**TEXTO FORNECIDO**.

--*--

Opinião – Na contramão da perplexidade

O surgimento de perfis falsos do Movimento Passe Livre, apontado em reportagem do Globo de segunda-feira (24/6, ver aqui), deveria servir de alerta para as dificuldades e os riscos de mobilizações nesse ambiente fluido e permeável das redes sociais, já brevemente abordados neste Observatório (ver “Redes sociais, boatos e jornalismo“). O campo aberto pelo mundo virtual costuma ser enaltecido por suas potencialidades libertárias, mas também amplia exponencialmente a possibilidade de manipulação, essa tática tão antiga quanto a política. A intenção, nesses casos, é aumentar a confusão, como vem ocorrendo nesse momento particularmente sensível da vida nacional.

--*--

**LISTAGEM EXTRAÍDA**.
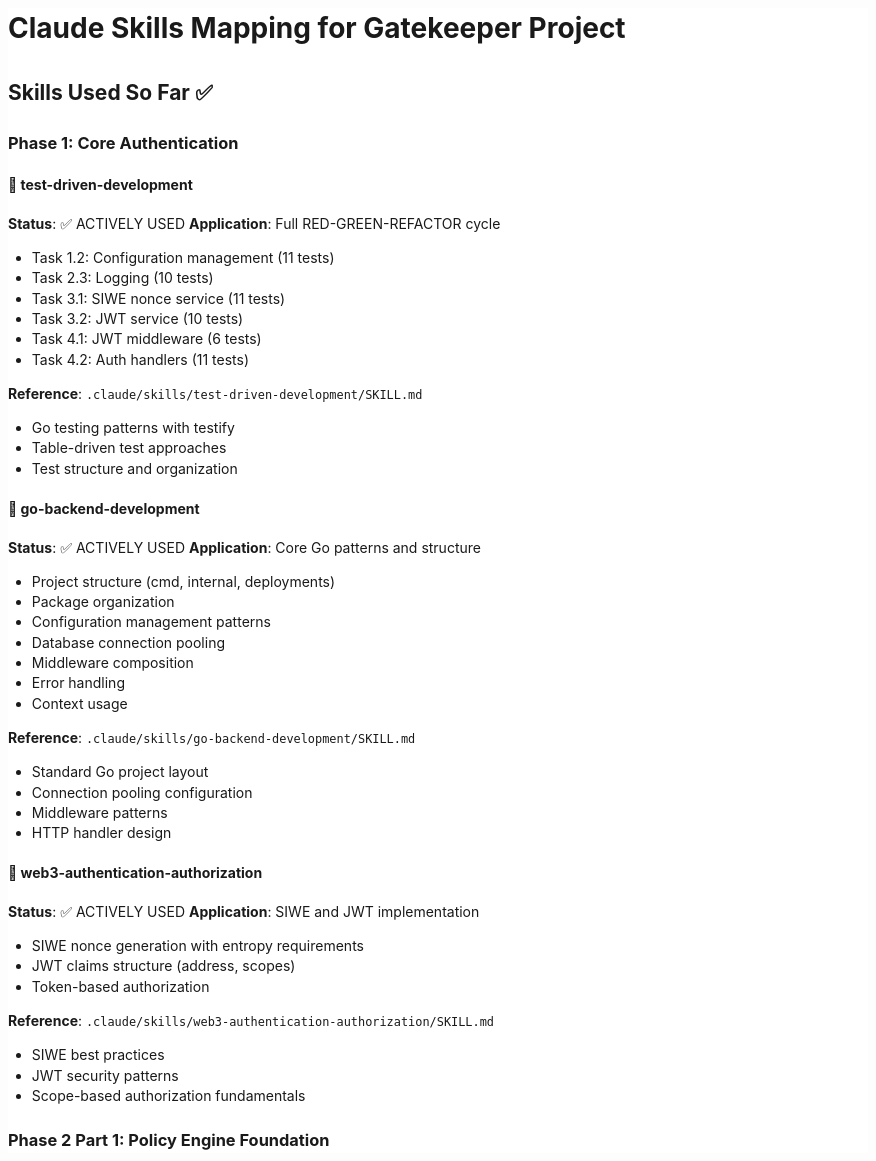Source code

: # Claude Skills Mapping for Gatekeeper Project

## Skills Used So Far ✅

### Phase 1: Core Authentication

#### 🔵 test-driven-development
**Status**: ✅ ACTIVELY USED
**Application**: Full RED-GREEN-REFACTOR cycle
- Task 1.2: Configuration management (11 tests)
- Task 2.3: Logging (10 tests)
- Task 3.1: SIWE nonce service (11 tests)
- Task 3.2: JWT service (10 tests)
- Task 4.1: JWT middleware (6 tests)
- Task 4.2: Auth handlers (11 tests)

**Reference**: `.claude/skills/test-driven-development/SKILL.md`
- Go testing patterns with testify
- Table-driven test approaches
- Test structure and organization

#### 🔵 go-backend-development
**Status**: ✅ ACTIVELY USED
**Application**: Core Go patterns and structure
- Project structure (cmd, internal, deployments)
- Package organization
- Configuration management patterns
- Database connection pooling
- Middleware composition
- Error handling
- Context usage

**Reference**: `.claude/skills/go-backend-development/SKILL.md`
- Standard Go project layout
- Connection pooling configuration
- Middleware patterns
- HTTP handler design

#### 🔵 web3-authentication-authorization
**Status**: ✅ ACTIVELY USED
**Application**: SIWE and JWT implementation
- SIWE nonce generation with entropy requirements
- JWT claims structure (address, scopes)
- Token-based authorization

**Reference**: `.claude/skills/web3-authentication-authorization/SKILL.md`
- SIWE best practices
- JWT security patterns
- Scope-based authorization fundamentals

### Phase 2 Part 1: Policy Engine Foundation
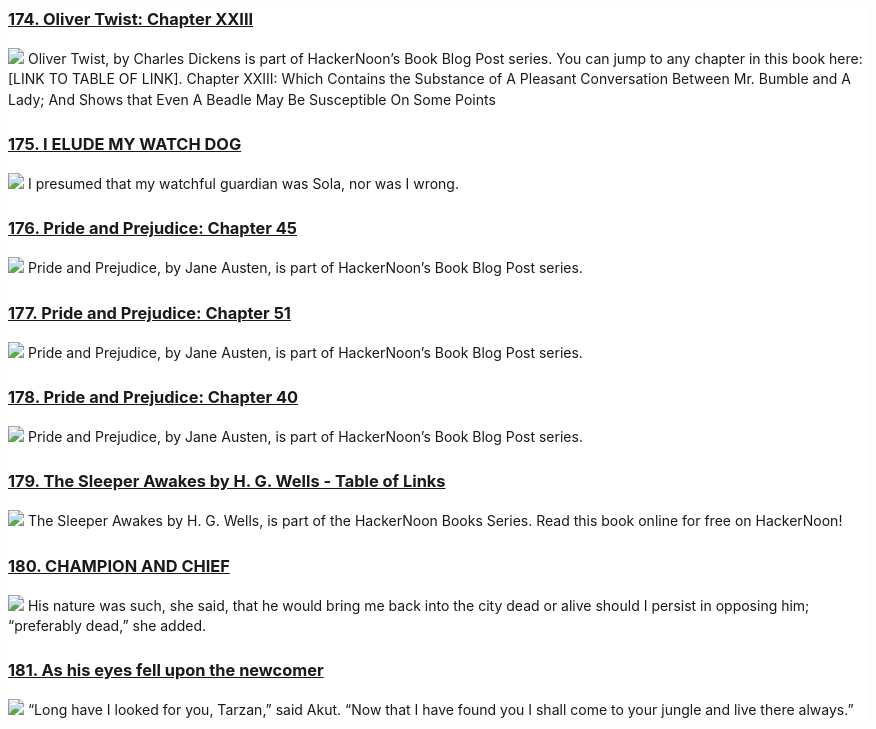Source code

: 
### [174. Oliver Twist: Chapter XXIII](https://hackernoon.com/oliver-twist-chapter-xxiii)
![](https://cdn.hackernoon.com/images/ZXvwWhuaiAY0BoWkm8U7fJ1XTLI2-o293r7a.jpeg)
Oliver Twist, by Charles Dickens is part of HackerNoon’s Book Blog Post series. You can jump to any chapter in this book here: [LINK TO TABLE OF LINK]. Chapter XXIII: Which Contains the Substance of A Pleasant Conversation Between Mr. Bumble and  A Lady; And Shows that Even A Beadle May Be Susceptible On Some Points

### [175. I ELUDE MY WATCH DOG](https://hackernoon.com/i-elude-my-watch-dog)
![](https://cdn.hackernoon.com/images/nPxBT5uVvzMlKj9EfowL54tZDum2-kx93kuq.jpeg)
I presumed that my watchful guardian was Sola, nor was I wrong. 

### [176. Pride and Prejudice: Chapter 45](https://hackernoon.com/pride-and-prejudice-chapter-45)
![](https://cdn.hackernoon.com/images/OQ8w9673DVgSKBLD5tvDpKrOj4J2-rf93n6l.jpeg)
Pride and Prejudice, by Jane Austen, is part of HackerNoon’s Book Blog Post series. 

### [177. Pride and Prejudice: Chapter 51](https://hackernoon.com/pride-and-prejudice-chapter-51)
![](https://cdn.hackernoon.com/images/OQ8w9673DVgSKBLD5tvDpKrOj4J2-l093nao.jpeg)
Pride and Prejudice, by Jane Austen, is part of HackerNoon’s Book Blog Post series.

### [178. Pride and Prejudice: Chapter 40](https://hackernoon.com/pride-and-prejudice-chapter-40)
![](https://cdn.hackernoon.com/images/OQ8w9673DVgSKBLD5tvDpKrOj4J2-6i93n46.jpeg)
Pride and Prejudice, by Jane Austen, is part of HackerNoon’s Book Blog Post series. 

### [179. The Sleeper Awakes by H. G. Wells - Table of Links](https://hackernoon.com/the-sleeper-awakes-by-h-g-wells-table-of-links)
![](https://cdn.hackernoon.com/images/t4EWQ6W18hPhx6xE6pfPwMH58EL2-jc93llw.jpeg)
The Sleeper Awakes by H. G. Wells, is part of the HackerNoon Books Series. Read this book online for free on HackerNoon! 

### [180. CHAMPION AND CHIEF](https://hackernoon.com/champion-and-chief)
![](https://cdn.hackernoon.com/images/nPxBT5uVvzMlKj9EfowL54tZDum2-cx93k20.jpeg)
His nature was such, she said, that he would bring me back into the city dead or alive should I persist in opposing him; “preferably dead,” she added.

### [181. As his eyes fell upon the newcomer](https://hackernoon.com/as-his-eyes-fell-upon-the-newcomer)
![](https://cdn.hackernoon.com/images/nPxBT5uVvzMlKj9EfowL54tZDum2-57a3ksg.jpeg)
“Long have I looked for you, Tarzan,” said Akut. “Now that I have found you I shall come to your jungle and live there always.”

--*--

**TAREFAS DO EXERCÍCIO**.
1. Responda às perguntas abaixo com base no texto de opinião sobre redes sociais.
(a) Em qual jornal e em que dia saiu a reportagem sobre os perfis falsos do Movimento Passe Livre?
(b) O que o campo aberto pelo mundo virtual amplia exponencialmente?
(c) Qual é a intenção nesses casos de manipulação?
2. Escreva a continuação do texto de opinião sobre redes sociais, partindo da última frase apresentada.

**RESPOSTAS POR ITEM**.
1.
(a) No Globo, na segunda-feira, 24/6.
(b) A possibilidade de manipulação.
(c) Aumentar a confusão.

2.
A reportagem indica, e uma olhada nas redes confirma, a maneira pela qual esses agentes – cuja origem não se dá a conhecer, pelo menos imediatamente – ajudam a embaralhar as coisas, alternando publicações legítimas da página verdadeira do MPL com mensagens que fogem às pautas originais, como o impeachment da presidente Dilma Rousseff, o combate à PEC 37 e mesmo a esdrúxula convocação de uma “greve geral”, que já contava, na manhã do dia 24, com mais de 800 mil confirmações. (Reportagens e entrevistas publicadas sobre essa proposta, como fez o Estado de S.Paulo no sábado, 22/6, deram o perfil do organizador desse “evento”, mas foram incapazes de alguns questionamentos elementares, seja quanto à generalidade da pauta – “fim da roubalheira”, “punição para os corruptos” –, seja quanto ao perfil dos que aderiram à ideia: quantos serão trabalhadores?).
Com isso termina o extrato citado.